**The problem:** The entries follow. Copy every line in which "your" appears.

**Excerpted records:**
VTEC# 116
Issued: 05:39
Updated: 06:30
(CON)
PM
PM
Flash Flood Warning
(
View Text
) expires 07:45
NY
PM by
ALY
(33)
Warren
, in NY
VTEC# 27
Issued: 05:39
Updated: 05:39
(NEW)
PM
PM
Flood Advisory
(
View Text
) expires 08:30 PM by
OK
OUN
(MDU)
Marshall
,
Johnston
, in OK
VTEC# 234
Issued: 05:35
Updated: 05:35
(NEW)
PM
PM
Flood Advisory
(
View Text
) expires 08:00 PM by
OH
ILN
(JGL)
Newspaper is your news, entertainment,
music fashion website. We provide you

--

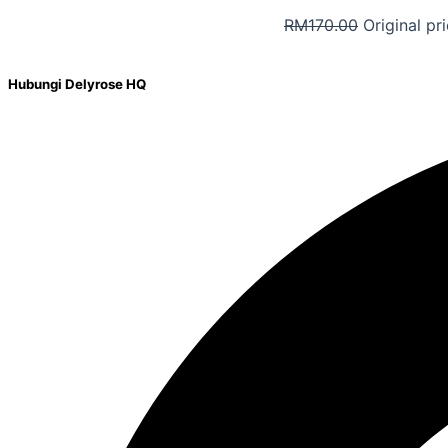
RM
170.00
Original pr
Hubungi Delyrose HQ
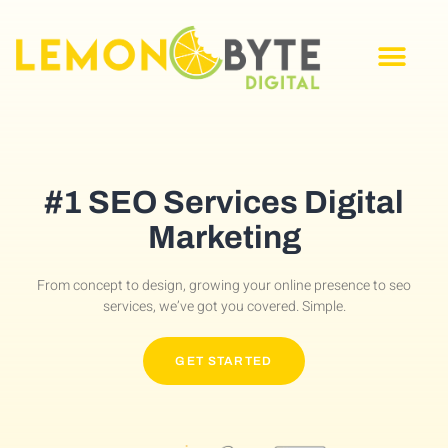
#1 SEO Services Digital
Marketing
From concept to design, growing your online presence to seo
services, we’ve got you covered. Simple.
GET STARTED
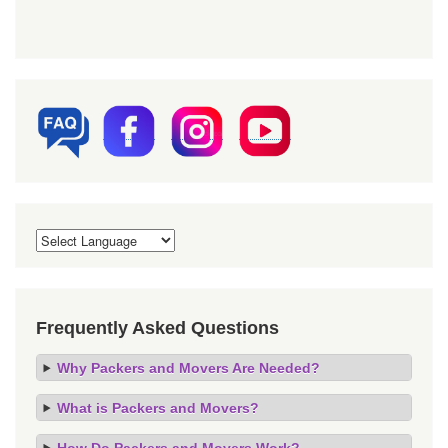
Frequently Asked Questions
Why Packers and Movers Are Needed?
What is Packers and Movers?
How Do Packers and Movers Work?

**Written response:**
Newspaper is your news, entertainment,
From concept to design, growing your online presence to seo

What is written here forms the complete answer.